Leah started to explain that she’d be right back, but the look of terror in Rebekah’s eyes stopped her. “I won’t leave,” she said softly. “I won’t leave you alone tonight for a single minute.”

A
s she tried to fall asleep that night, Leah’s mind flashed to a memory of when she was six years old. She and her mother had been living in a trailer, and Don, her mother’s second husband, had been gone for more than a month. Her mother had tucked bedcovers around Leah. “Don’t leave, Mama,” Leah had pleaded.

“I have to go to work, Leah. But all the doors will be locked and I’ll be back before you get up in the morning for school.”

“Don’t go,” Leah wailed.

“Hush! Stop that. I don’t want to go, but I have to if we want to eat next week. Close your eyes and go to sleep.”

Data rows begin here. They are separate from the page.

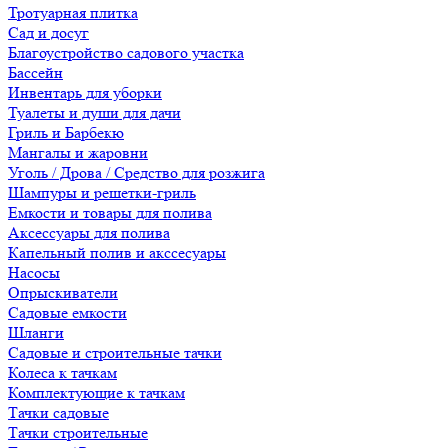
Тротуарная плитка
Сад и досуг
Благоустройство садового участка
Бассейн
Инвентарь для уборки
Туалеты и души для дачи
Гриль и Барбекю
Мангалы и жаровни
Уголь / Дрова / Средство для розжига
Шампуры и решетки-гриль
Емкости и товары для полива
Аксессуары для полива
Капельный полив и акссесуары
Насосы
Опрыскиватели
Садовые емкости
Шланги
Садовые и строительные тачки
Колеса к тачкам
Комплектующие к тачкам
Тачки садовые
Тачки строительные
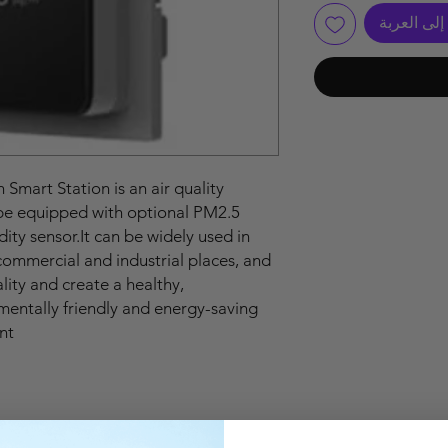
لى العربة
Smart Station is an air quality
 be equipped with optional PM2.5
ty sensor.It can be widely used in
 commercial and industrial places, and
lity and create a healthy,
nmentally friendly and energy-saving
t.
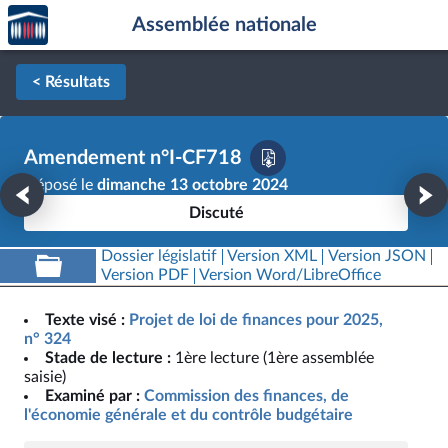
Accèder
Aller au contenu
Aller en bas de la page
Assemblée nationale
à la
page
d'accueil
< Résultats
Amendement n°I-CF718
Déposé le
dimanche 13 octobre 2024
Discuté
Dossier législatif
Version XML
Version JSON
Version PDF
Version Word/LibreOffice
Texte visé :
Projet de loi de finances pour 2025,
n° 324
Stade de lecture :
1ère lecture (1ère assemblée
saisie)
Examiné par :
Commission des finances, de
l'économie générale et du contrôle budgétaire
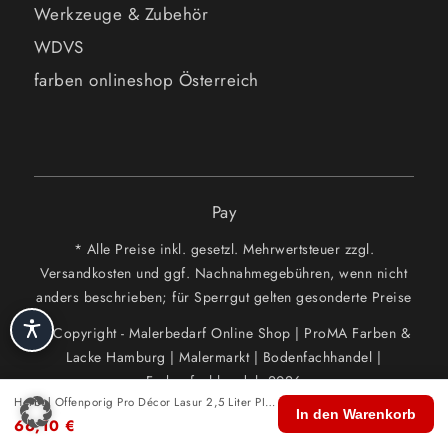
Werkzeuge & Zubehör
WDVS
farben onlineshop Österreich
Pay
* Alle Preise inkl. gesetzl. Mehrwertsteuer zzgl.
Versandkosten und ggf. Nachnahmegebühren, wenn nicht
anders beschrieben; für Sperrgut gelten gesonderte Preise
© Copyright - Malerbedarf Online Shop | ProMA Farben &
Lacke Hamburg | Malermarkt | Bodenfachhandel |
Farbenfachhandel. 2026
Herbol Offenporig Pro Décor Lasur 2,5 Liter PINIE (HOLZLASUR)
🏠
🛍️
🔍
🛒
👤
In den Warenkorb
66,10
€
Start
Shop
Suche
Warenkorb
Konto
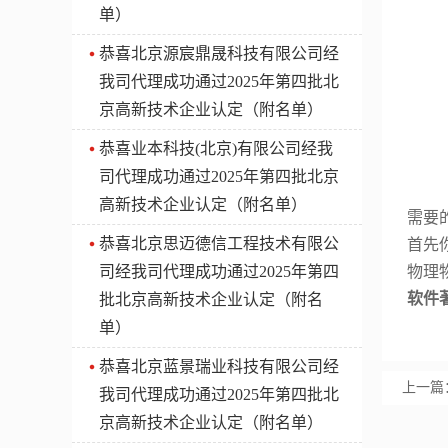
单）
​恭喜北京源宸鼎晟科技有限公司经
我司代理成功通过2025年第四批北
京高新技术企业认定（附名单）
​恭喜业本科技(北京)有限公司经我
司代理成功通过2025年第四批北京
高新技术企业认定（附名单）
需要
​恭喜北京思迈德信工程技术有限公
首先
司经我司代理成功通过2025年第四
物理
软件
批北京高新技术企业认定（附名
单）
​恭喜北京蓝景瑞业科技有限公司经
上一篇
我司代理成功通过2025年第四批北
京高新技术企业认定（附名单）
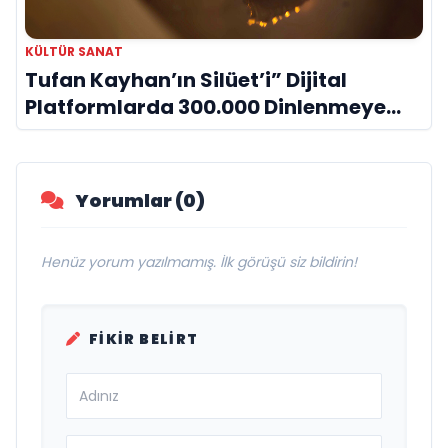
KÜLTÜR SANAT
Tufan Kayhan’ın Silüet’i” Dijital
Platformlarda 300.000 Dinlenmeye
Ulaştı
Yorumlar (0)
Henüz yorum yazılmamış. İlk görüşü siz bildirin!
FIKIR BELIRT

Leah had lain stiff and unmoving in the dark, listening to her mother’s car driving away into the night. Dogs howled. Trees rustled in the wind. Terror made her heart pound until she thought it might pop out of her chest. She was alone. Totally alone …

“Leah?”

The sound of Rebekah’s voice snapped Leah back to the present. “What?” she asked softly.

“Will you read me a story?”

“Um … I don’t have a book.” She remembered the library, but she doubted Rebekah would let her leave the room long enough to go there.

“I have my book.” Rebekah pointed to the shelf in the bedside table.

Leah turned on the bedside light and retrieved a Bible storybook. “So, which story do you want to hear?”

“Read about Mary and the angel.”

Leah rarely attended church and wasn’t very familiar with the Bible, but she flipped open the well-worn book and scanned the table of contents. She found the story and read about how an angel of the Lord came to a young virgin to announce that she would bear God’s Son. To Leah it had always sounded sort of
farfetched. She knew virgins didn’t get pregnant and remain virgins. Still, the story must have soothed Rebekah, because soon the little girl was asleep.